Sunday, October 26, 2008

when you can't shut them up.

people who know me for me are so hard to come by. these days, i have so many people who have such vast contradicting assumptions about me, none of which are true by the way.

i have a few soulmates but many many acquaintances. while i really don't have to care and its nothing overly bad, i just hate being so misunderstood. but i will not dwell further or try to set the record straight because i have nothing left in me to care about people who don't care too much anyway.

but i like being understood. or at least an attempt to be understood. all the better if i'm understood AND celebrated. because that's all the rarer.

its no big deal being me but its not easy either. so cut me some slack and stop trying to disect me for further analysis.

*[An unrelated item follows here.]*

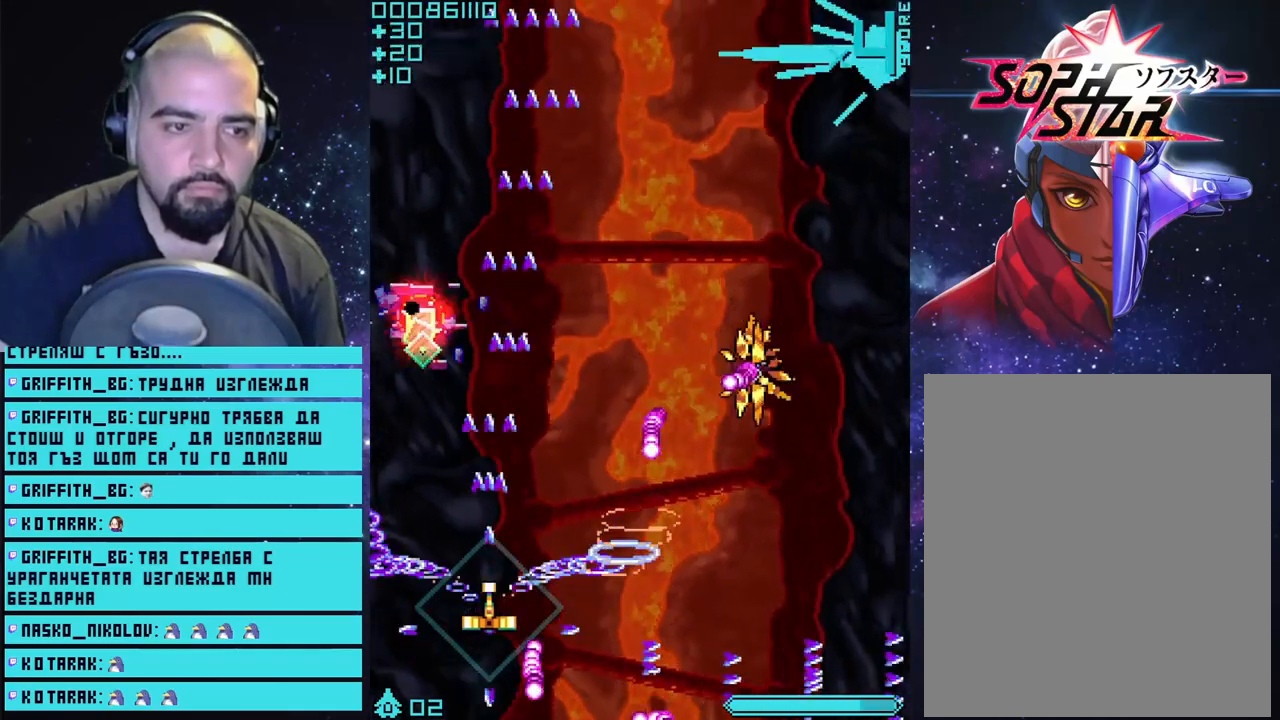
{"buttons": ["CROSS"], "left_stick": "up", "right_stick": "center", "events": [[383, "left_stick", "up-left"], [500, "left_stick", "up"]]}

just want to dig a hole. but not for me to hide. but to throw the irritants down and keep them out of sight.

i like pure guileless agendaless relationships. non competitive too. i don't need any grandiose show of how you're better. i kinda know already that i'm just me and there's nothing to shout about. but i'm reigning queen of isaac's universe and my mum thinks i fell from heaven. (when i'm sleeping, not awake)and above all, there is a King of Kings who sings over me. so i'm quite comforted.

i will celebrate what i have and continue to cherish, love and live. but i still wish you'd shut up.

1 comment:

Me, myself, and I said...

Mei and I just had a conversation about your amazing ability to block out things that are unimportant (like your balance) and focus on the most relevant... :) hehe MUACKZZ!